Breathe.
Such a commonplace, everyday thing we do without even thinking about it. Yet breathing is integral in good mental health.
One of the things we forget to do when we’re anxious or frustrated is remember to breathe. We may breathe very fast and shallowly, or we may kind of hold our breath. Both lead to our body starting itself to feel anxious.
This is great for survival, but not so great if in already feeling anxious to begin with. When not faced with the circumstance of fighting a man-eating sabre-tooth tiger, added anxiety is not always helpful. Adding anxiety to anxiety creates the very cycle that can lead to panic.
You can see where this is heading. And that’s exactly what our mind does! Adding a flurry of fearful thoughts and disaster which can be self-fulfilling prophecies, at least at first, “Oh no, see how I feel. Oh my gosh, am I going crazy. Oh, and now I can’t breathe. . …I must be going crazy”. We are like a day-time soap opera plunging into the plot line, experiencing ‘change’ dramatically in real time yet repetitively the story does not really change, and we are not necessarily aware of the loop or a way out.
I have experienced this personally myself in both small ways and large, but it is usually the smaller stuff that slips underneath the radar, and requires more awareness and discipline in developing the craft of breathing and mindfulness. If you always do what you’ve always done, you’ll always get what you have always gotten. Instead of the repetitive loop of anxiety and panic: Breathe!
A great article that recently came out from the New York Times, Breathe. Exhale. Repeat: The Benefits of Controlled Breathing, which outlines the necessity of learning to breathe.
Take a deep breath, expanding your belly. Pause. Exhale slowly to the count of five. Repeat four times.
You have just calmed your nervous system. Controlled breathing has been shown to reduce stress, increase alertness, and boost your immune system.

Science is just beginning to provide evidence that the benefits of controlled breathing are real.

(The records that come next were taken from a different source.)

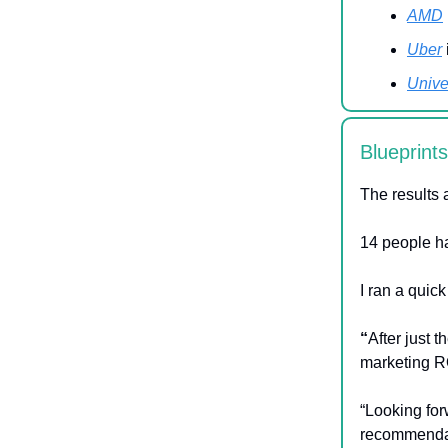
AMD
Uber
Unive
Blueprint
The results 
14 people ha
I ran a quic
“
After just t
marketing R
“Looking for
recommendat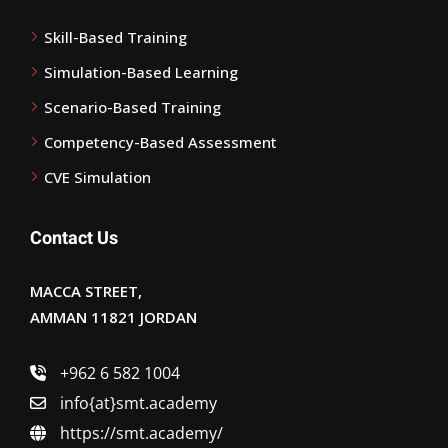
Skill-Based Training
Simulation-Based Learning
Scenario-Based Training
Competency-Based Assessment
CVE Simulation
Contact Us
MACCA STREET,
AMMAN 11821 JORDAN
+962 6 582 1004
info{at}smt.academy
https://smt.academy/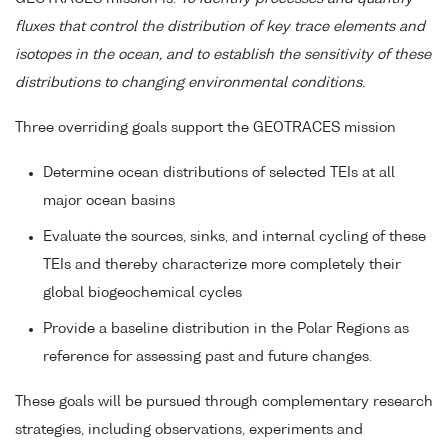
fluxes that control the distribution of key trace elements and
isotopes in the ocean, and to establish the sensitivity of these
distributions to changing environmental conditions.
Three overriding goals support the GEOTRACES mission
Determine ocean distributions of selected TEIs at all
major ocean basins
Evaluate the sources, sinks, and internal cycling of these
TEIs and thereby characterize more completely their
global biogeochemical cycles
Provide a baseline distribution in the Polar Regions as
reference for assessing past and future changes.
These goals will be pursued through complementary research
strategies, including observations, experiments and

Studies have found, for example, that breathing practices can help reduce symptoms associated with anxiety, insomnia, posttraumatic stress disorder, depression and attention deficit disorder. How controlled breathing may promote healing remains a source of scientific study. One theory is that controlled breathing can change the response of the body’s autonomic nervous system, which controls unconscious processes such as heart rate and digestion as well as the body’s stress response, says Dr. Richard Brown, an associate clinical professor of psychiatry at Columbia University and coauthor of “The Healing Power of the Breath.”
Consciously changing the way you breathe appears to send a signal to the brain to adjust the parasympathetic branch of the nervous system, which can slow heart rate and digestion and promote feelings of calm as well as the sympathetic system, which controls the release of stress hormones like cortisol.

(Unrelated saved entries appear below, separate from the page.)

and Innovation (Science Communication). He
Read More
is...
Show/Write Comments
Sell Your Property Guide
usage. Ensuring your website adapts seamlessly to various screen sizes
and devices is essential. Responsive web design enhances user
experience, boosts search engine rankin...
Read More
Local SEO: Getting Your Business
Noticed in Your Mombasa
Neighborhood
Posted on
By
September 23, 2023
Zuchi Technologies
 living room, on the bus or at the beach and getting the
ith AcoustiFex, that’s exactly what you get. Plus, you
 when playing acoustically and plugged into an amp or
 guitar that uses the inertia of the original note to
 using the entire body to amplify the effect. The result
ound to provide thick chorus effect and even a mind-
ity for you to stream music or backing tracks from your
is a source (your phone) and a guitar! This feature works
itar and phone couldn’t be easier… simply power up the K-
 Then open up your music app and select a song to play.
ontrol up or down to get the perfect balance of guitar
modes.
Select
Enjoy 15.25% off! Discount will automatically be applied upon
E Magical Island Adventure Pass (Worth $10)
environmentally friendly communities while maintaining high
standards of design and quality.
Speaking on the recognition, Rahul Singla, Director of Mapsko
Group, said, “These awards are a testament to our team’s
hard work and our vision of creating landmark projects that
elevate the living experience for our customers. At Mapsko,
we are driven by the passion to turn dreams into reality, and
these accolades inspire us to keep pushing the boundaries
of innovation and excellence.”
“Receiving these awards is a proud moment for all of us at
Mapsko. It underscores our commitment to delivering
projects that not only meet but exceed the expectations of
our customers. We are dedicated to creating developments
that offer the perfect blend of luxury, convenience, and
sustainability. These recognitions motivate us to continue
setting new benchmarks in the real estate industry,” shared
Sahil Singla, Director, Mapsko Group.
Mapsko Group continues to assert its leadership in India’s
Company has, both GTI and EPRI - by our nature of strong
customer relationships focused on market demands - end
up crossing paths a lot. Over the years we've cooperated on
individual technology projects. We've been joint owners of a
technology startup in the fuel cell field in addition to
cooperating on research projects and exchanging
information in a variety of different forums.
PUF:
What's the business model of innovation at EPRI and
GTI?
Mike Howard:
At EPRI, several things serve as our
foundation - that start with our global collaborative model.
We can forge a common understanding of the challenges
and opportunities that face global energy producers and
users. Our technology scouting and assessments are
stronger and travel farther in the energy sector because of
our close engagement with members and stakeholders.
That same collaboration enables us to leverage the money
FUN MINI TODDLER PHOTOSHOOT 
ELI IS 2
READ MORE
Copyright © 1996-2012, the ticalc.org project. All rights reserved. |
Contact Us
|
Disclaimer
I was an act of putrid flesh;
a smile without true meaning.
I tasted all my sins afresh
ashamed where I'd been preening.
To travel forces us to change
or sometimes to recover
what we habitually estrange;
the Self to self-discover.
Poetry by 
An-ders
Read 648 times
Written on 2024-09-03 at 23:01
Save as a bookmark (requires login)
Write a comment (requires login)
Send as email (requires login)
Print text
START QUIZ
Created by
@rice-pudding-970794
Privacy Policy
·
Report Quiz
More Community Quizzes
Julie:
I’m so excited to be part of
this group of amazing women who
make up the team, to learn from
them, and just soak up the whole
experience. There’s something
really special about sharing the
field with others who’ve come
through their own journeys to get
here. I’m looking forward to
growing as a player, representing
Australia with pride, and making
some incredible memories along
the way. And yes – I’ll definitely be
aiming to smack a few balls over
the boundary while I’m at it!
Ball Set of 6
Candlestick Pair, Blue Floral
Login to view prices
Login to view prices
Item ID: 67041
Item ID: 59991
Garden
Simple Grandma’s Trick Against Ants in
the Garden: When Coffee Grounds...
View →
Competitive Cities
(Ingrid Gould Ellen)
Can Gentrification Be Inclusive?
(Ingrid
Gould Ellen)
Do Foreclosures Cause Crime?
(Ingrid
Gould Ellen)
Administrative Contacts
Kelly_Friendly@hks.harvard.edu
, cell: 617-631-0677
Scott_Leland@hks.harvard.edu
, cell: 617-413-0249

Many maladies, such as anxiety and depression, are aggravated or triggered by stress. “I have seen patients transformed by adopting regular breathing practices,” says Dr. Brown, who has a private practice in Manhattan and teaches breathing workshops around the world. When you take slow, steady breaths, your brain gets the message that all is well and activates the parasympathetic response, said Dr. Brown. When you take shallow rapid breaths or hold your breath, the sympathetic response is activated. “If you breathe correctly, your mind will calm down,” said Dr. Patricia Gerbarg, assistant clinical professor of psychiatry at New York Medical College and Dr. Brown’s coauthor.
The small detail of what we do matters. Those first three or four breaths at the start of some ‘closer anxiousness’ may help settle the system. That may be all you need. Knowing how anxiety or panic cycles can occur helps build some cognitive slowdown, and further ease our distress.

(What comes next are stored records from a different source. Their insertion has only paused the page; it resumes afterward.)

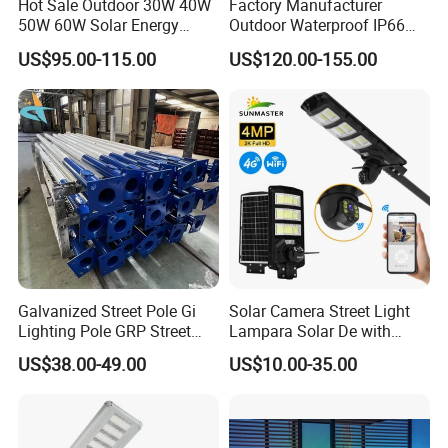
Hot Sale Outdoor 30W 40W
Factory Manufacturer
50W 60W Solar Energy
Outdoor Waterproof IP66
Saving Lighting Outdoor All
60W/80W/100W/150W/20
US$95.00-115.00
US$120.00-155.00
in One Integrated LED
0W/300W All in One
Garden Road Solar Street
Integrated Solar LED Street
Light
Light
Galvanized Street Pole Gi
Solar Camera Street Light
Lighting Pole GRP Street
Lampara Solar De with
Light Pole Solar Light
CCTV WiFi Camera 4G
US$38.00-49.00
US$10.00-35.00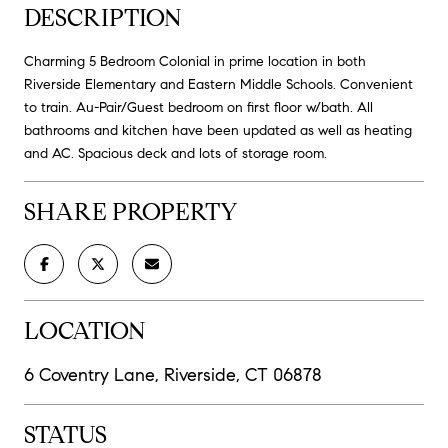
DESCRIPTION
Charming 5 Bedroom Colonial in prime location in both
Riverside Elementary and Eastern Middle Schools. Convenient
to train. Au-Pair/Guest bedroom on first floor w/bath. All
bathrooms and kitchen have been updated as well as heating
and AC. Spacious deck and lots of storage room.
SHARE PROPERTY
LOCATION
6 Coventry Lane, Riverside, CT 06878
STATUS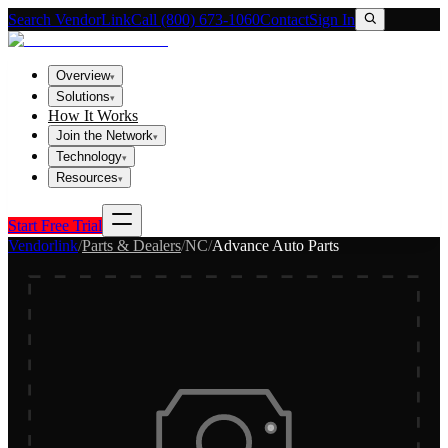
Search VendorLink
Call (800) 673-1060
Contact
Sign In
Overview
▾
Solutions
▾
How It Works
Join the Network
▾
Technology
▾
Resources
▾
Start Free Trial
Vendorlink
/
Parts & Dealers
/
NC
/
Advance Auto Parts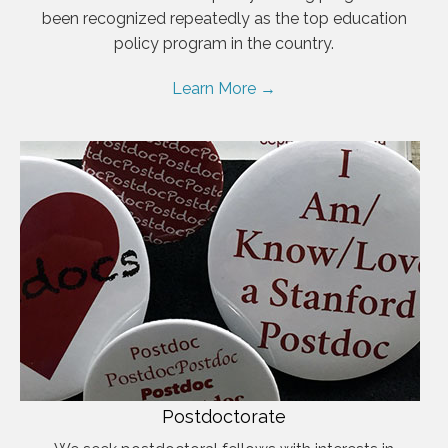
been recognized repeatedly as the top education
policy program in the country.
Learn More →
Postdoctorate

If our greatest fear, for instance, is of open spaces, it’s not the open space itself that produces the anxiety but the fear that we may break down and lose it in front of others. Usually this never happens, but the fear does. And it is the fear that is disabling, and may need a stepped graduated exposure to that which we are uncomfortable. But I digress.
So if you are struggling at the moment, and you already have some experience with this, I encourage you to come back to the basics, and practice the craft of healing. Review that which you have overlooked or lost sight. And do not overlook the importance of the simple because it is the basis of everything. Maybe that is all you need at the moment.
Awareness, and breathe. Discipline over the simple.